Reproduce all of the data below word for word, with every line in its original order.

- **Stored records**
========
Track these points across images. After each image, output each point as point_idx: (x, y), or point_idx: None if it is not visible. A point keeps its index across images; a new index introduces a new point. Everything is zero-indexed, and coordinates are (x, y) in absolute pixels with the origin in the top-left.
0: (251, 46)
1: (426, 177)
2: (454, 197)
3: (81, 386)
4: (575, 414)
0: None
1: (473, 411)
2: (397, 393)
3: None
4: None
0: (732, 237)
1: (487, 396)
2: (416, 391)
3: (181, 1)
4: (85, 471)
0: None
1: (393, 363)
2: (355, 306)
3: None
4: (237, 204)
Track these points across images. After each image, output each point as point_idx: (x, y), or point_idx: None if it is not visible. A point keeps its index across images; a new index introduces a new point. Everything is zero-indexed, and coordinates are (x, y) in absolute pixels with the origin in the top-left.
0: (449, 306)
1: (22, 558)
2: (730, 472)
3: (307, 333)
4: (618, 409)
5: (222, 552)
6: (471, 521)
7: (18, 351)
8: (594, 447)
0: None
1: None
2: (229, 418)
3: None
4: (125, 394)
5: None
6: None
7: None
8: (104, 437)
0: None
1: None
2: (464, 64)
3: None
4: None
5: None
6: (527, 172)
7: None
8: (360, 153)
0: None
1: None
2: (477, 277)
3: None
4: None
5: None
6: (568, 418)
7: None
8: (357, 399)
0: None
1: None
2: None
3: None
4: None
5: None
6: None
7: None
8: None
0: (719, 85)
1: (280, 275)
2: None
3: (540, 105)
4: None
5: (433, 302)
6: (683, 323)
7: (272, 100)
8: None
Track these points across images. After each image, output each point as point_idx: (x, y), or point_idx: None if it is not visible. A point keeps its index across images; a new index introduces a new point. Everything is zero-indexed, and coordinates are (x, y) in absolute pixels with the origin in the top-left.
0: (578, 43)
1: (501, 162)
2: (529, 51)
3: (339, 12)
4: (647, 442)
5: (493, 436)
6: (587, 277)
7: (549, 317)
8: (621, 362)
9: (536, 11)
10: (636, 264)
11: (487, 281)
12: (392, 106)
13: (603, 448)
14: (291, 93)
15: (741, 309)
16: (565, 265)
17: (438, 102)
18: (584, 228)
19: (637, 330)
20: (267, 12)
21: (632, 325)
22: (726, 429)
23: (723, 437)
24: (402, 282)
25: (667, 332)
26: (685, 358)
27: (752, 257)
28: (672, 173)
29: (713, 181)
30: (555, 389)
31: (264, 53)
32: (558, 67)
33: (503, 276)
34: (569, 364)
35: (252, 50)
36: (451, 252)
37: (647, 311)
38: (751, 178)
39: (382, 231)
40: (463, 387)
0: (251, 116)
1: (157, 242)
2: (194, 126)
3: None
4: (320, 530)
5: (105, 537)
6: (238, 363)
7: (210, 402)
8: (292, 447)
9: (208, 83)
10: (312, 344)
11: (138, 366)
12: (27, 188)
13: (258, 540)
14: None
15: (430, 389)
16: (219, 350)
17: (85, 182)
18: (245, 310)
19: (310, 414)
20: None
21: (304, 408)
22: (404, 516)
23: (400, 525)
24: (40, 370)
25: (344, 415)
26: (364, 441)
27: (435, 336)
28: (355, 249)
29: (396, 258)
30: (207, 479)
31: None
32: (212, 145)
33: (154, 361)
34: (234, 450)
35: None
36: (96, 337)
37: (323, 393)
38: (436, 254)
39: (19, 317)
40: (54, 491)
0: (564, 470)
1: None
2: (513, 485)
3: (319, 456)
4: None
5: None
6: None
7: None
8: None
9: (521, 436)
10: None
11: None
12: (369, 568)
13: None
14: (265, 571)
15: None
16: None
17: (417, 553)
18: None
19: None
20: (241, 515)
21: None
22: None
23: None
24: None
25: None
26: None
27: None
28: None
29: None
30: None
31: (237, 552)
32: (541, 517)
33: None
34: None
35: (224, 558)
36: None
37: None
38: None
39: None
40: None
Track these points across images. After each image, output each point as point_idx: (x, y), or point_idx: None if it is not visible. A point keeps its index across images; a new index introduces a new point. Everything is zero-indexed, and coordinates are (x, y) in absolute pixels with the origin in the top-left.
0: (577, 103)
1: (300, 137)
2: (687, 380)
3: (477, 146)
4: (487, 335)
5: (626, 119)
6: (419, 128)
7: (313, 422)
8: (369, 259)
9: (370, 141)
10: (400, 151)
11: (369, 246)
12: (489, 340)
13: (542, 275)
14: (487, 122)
========
- **In response**
Track these points across images. After each image, output each point as point_idx: (x, y), or point_idx: None if it is not visible. A point keeps its index across images; a new index introduces a new point. Everything is zero-indexed, and coordinates are (x, y) in absolute pixels with the origin in the top-left.
0: (251, 46)
1: (426, 177)
2: (454, 197)
3: (81, 386)
4: (575, 414)
0: None
1: (473, 411)
2: (397, 393)
3: None
4: None
0: (732, 237)
1: (487, 396)
2: (416, 391)
3: (181, 1)
4: (85, 471)
0: None
1: (393, 363)
2: (355, 306)
3: None
4: (237, 204)
Track these points across images. After each image, output each point as point_idx: (x, y), or point_idx: None if it is not visible. A point keeps its index across images; a new index introduces a new point. Everything is zero-indexed, and coordinates are (x, y) in absolute pixels with the origin in the top-left.
0: (449, 306)
1: (22, 558)
2: (730, 472)
3: (307, 333)
4: (618, 409)
5: (222, 552)
6: (471, 521)
7: (18, 351)
8: (594, 447)
0: None
1: None
2: (229, 418)
3: None
4: (125, 394)
5: None
6: None
7: None
8: (104, 437)
0: None
1: None
2: (464, 64)
3: None
4: None
5: None
6: (527, 172)
7: None
8: (360, 153)
0: None
1: None
2: (477, 277)
3: None
4: None
5: None
6: (568, 418)
7: None
8: (357, 399)
0: None
1: None
2: None
3: None
4: None
5: None
6: None
7: None
8: None
0: (719, 85)
1: (280, 275)
2: None
3: (540, 105)
4: None
5: (433, 302)
6: (683, 323)
7: (272, 100)
8: None
Track these points across images. After each image, output each point as point_idx: (x, y), or point_idx: None if it is not visible. A point keeps its index across images; a new index introduces a new point. Everything is zero-indexed, and coordinates are (x, y) in absolute pixels with the origin in the top-left.
0: (578, 43)
1: (501, 162)
2: (529, 51)
3: (339, 12)
4: (647, 442)
5: (493, 436)
6: (587, 277)
7: (549, 317)
8: (621, 362)
9: (536, 11)
10: (636, 264)
11: (487, 281)
12: (392, 106)
13: (603, 448)
14: (291, 93)
15: (741, 309)
16: (565, 265)
17: (438, 102)
18: (584, 228)
19: (637, 330)
20: (267, 12)
21: (632, 325)
22: (726, 429)
23: (723, 437)
24: (402, 282)
25: (667, 332)
26: (685, 358)
27: (752, 257)
28: (672, 173)
29: (713, 181)
30: (555, 389)
31: (264, 53)
32: (558, 67)
33: (503, 276)
34: (569, 364)
35: (252, 50)
36: (451, 252)
37: (647, 311)
38: (751, 178)
39: (382, 231)
40: (463, 387)
0: (251, 116)
1: (157, 242)
2: (194, 126)
3: None
4: (320, 530)
5: (105, 537)
6: (238, 363)
7: (210, 402)
8: (292, 447)
9: (208, 83)
10: (312, 344)
11: (138, 366)
12: (27, 188)
13: (258, 540)
14: None
15: (430, 389)
16: (219, 350)
17: (85, 182)
18: (245, 310)
19: (310, 414)
20: None
21: (304, 408)
22: (404, 516)
23: (400, 525)
24: (40, 370)
25: (344, 415)
26: (364, 441)
27: (435, 336)
28: (355, 249)
29: (396, 258)
30: (207, 479)
31: None
32: (212, 145)
33: (154, 361)
34: (234, 450)
35: None
36: (96, 337)
37: (323, 393)
38: (436, 254)
39: (19, 317)
40: (54, 491)
0: (564, 470)
1: None
2: (513, 485)
3: (319, 456)
4: None
5: None
6: None
7: None
8: None
9: (521, 436)
10: None
11: None
12: (369, 568)
13: None
14: (265, 571)
15: None
16: None
17: (417, 553)
18: None
19: None
20: (241, 515)
21: None
22: None
23: None
24: None
25: None
26: None
27: None
28: None
29: None
30: None
31: (237, 552)
32: (541, 517)
33: None
34: None
35: (224, 558)
36: None
37: None
38: None
39: None
40: None
Track these points across images. After each image, output each point as point_idx: (x, y), or point_idx: None if it is not visible. A point keeps its index across images; a new index introduces a new point. Everything is zero-indexed, and coordinates are (x, y) in absolute pixels with the origin in the top-left.
0: (577, 103)
1: (300, 137)
2: (687, 380)
3: (477, 146)
4: (487, 335)
5: (626, 119)
6: (419, 128)
7: (313, 422)
8: (369, 259)
9: (370, 141)
10: (400, 151)
11: (369, 246)
12: (489, 340)
13: (542, 275)
14: (487, 122)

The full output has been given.